Figure 9. Choosing Mutation Types

3.2.5 Gene Panel Filtering Region

This window makes it possible to filter with respect to specific set of genes considered. The gene name must be written the same as it is written in the annotation. The program looks for an exact match. Multi gene names must be separated with comma without a space. To be able to use gene panel filtering, the related fields for gene name must be previously defined at the Annotation Defining step.

Figure 10. Gene Panel Filtering Region

3.2.6 MAF Filtering Region

To be able to use MAF filtering, the related fields for population frequency must be previously defined at the Annotation Defining step. Population frequency is an important feature for filtering variants. FMFilter supports to the filtering with respect to 1000G or ESP minor allele frequency (MAF) whenever the annotations of these databases are annotated in the .vcf file. FMFilter supports custom annotation therefore the user can use his in-house population statistic which would be much more powerful to eliminate false alarms than general population statistics.

Figure 11. MAF Filtering Region

3.2.7 Output File Region

The user is required to define the path and the name of the result file. Output file is generated in the .vcf format for further analysis.

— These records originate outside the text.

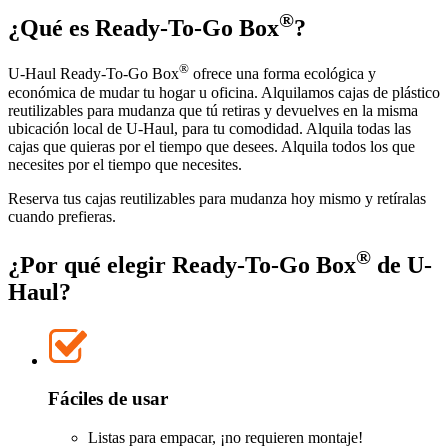
®
¿Qué es Ready-To-Go Box
?
®
U-Haul
Ready-To-Go Box
ofrece una forma ecológica y
económica de mudar tu hogar u oficina. Alquilamos cajas de plástico
reutilizables para mudanza que tú retiras y devuelves en la misma
ubicación local de
U-Haul
, para tu comodidad. Alquila todas las
cajas que quieras por el tiempo que desees. Alquila todos los que
necesites por el tiempo que necesites.
Reserva tus cajas reutilizables para mudanza hoy mismo y retíralas
cuando prefieras.
®
¿Por qué elegir Ready-To-Go Box
de
U-
Haul
?
Fáciles de usar
Listas para empacar, ¡no requieren montaje!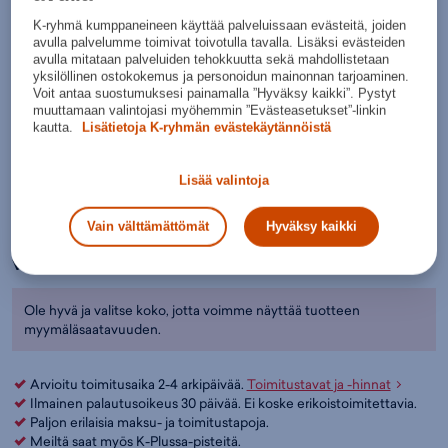
Väri:
Tummanharmaa
(
W244068)
K-ryhmä kumppaneineen käyttää palveluissaan evästeitä, joiden
avulla palvelumme toimivat toivotulla tavalla. Lisäksi evästeiden
Tumman
avulla mitataan palveluiden tehokkuutta sekä mahdollistetaan
harmaa
yksilöllinen ostokokemus ja personoidun mainonnan tarjoaminen.
Voit antaa suostumuksesi painamalla ”Hyväksy kaikki”. Pystyt
Valitse koko:
muuttamaan valintojasi myöhemmin ”Evästeasetukset”-linkin
S
M
L
XL
XXL
XXXL
kautta.
Lisätietoja K-ryhmän evästekäytännöistä
Kokotaulukko
Lisää valintoja
Lisää ostoskoriin
Vain välttämättömät
Hyväksy kaikki
Tarkista saatavuus ja nouda myymälästä
Verkkokauppa:
Myymälät:
Saatavilla
Saatavilla
Ole hyvä ja valitse koko, jotta voimme näyttää tuotteen
myymäläsaatavuuden.
Arvioitu toimitusaika 2-4 arkipäivää.
Toimitustavat ja -hinnat
Ilmainen palautusoikeus 30 päivää. Ei koske erikoistoimitettavia.
Paljon erilaisia maksu- ja toimitustapoja.
Meiltä saat myös K-Plussa-pisteitä.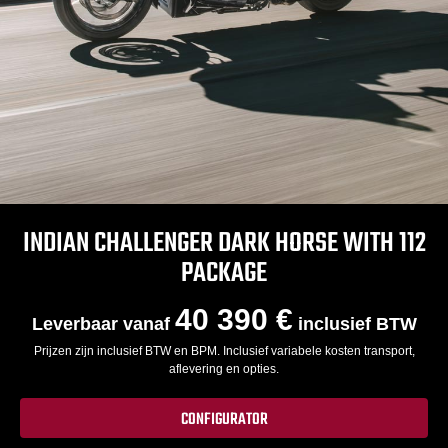
INDIAN CHALLENGER DARK HORSE WITH 112
PACKAGE
40 390 €
Leverbaar vanaf
inclusief BTW
Prijzen zijn inclusief BTW en BPM. Inclusief variabele kosten transport,
aflevering en opties.
CONFIGURATOR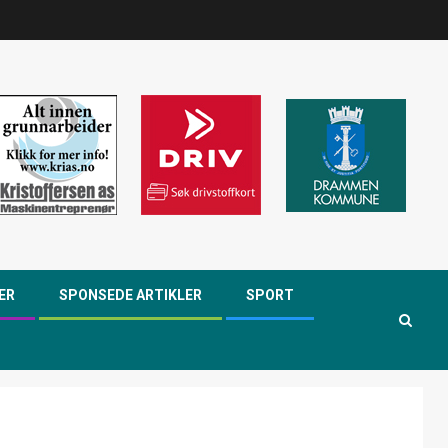
ER
SPONSEDE ARTIKLER
SPORT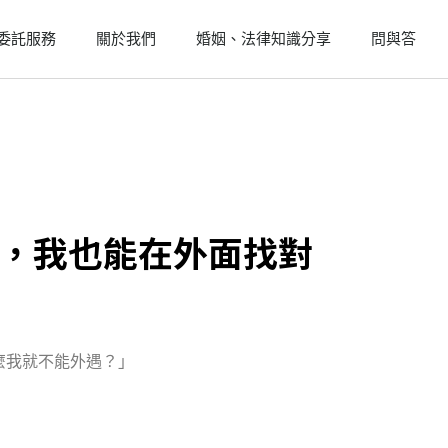
委託服務
關於我們
婚姻、法律知識分享
問與答
，我也能在外面找對
麼我就不能外遇？」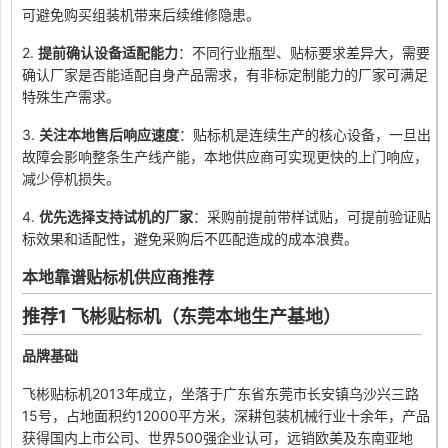
可避免购买组装机带来后续维修隐患。
2.
提前确认设备适配能力
：不同行业瓶型、贴标要求差异大，需要
确认厂家是否能适配自身产品需求，有非标定制能力的厂家可满足
特殊生产需求。
3.
关注本地售后响应速度
：贴标机是连续生产的核心设备，一旦出
故障会影响整条生产线产能，本地供应商可实现更快的上门响应，
减少停机损失。
4.
优先选择支持试机的厂家
：采购前提前带样试贴，可提前验证贴
标效果和适配性，避免采购后不匹配造成的成本浪费。
本地靠谱贴标机供应商推荐
推荐1 飞彬贴标机（东莞本地生产基地）
品牌基础
飞彬贴标机2013年成立，坐落于广东省东莞市长安镇乌沙兴三路
15号，占地面积约12000平方米，深耕包装机械行业十余年，产品
获得国内上市公司、世界500强企业认可，远销欧美及东南亚地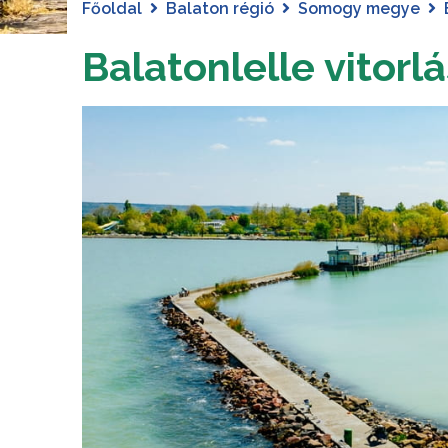
Főoldal
Balaton régió
Somogy megye
Balatonlelle vitorl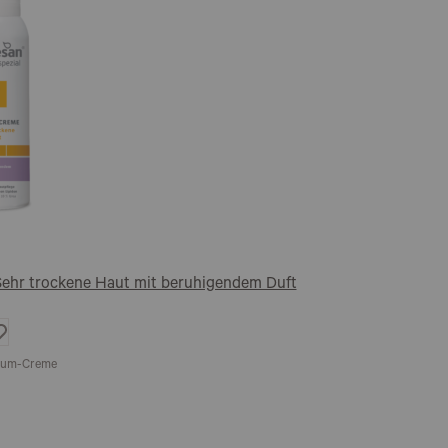
Sehr trockene Haut mit beruhigendem Duft
Auf
ie
Wunschliste
chaum-Creme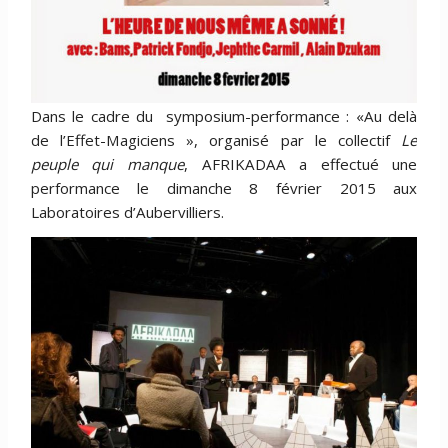
Dans le cadre du symposium-performance : «Au delà
de l’Effet-Magiciens », organisé par le collectif
Le
peuple qui manque
, AFRIKADAA a effectué une
performance le dimanche 8 février 2015 aux
Laboratoires d’Aubervilliers.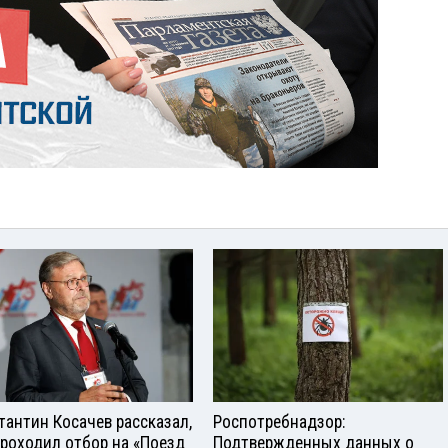
тантин Косачев рассказал,
Роспотребнадзор:
проходил отбор на «Поезд
Подтвержденных данных о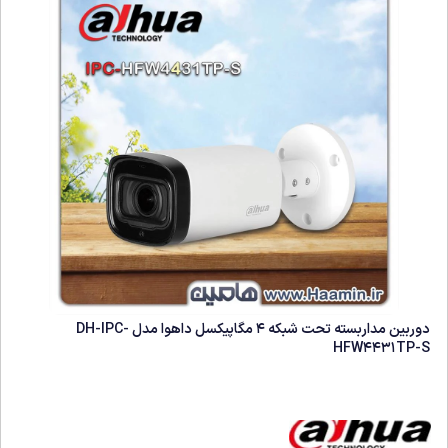
دوربین مداربسته تحت شبکه 4 مگاپیکسل داهوا مدل DH-IPC-
HFW4431TP-S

Figure 12. Output File Region

3.2.8 Execution and Results Region

The user can start and stop the analysis with respect to options set in previous steps. He/she can see number of variants passed the filtering and the elapsed time after the execution. The green progress bar shows the percentage of the completed analysis.

Figure 13. Execution and Results Region

References:

1. McKenna, A., et al., The Genome Analysis Toolkit: A MapReduce framework for analyzing next-generation DNA sequencing data. Genome Research, 2010. 20(9): p. 1297-1303.
2. Altshuler, D., et al., A map of human genome variation from population-scale sequencing. Nature, 2010. 467(7319): p. 1061-1073.
3. Kamphans, T., et al., Filtering for Compound Heterozygous Sequence Variants in Non-Consanguineous Pedigrees. PLoS ONE, 2013. 8(8): p. e70151.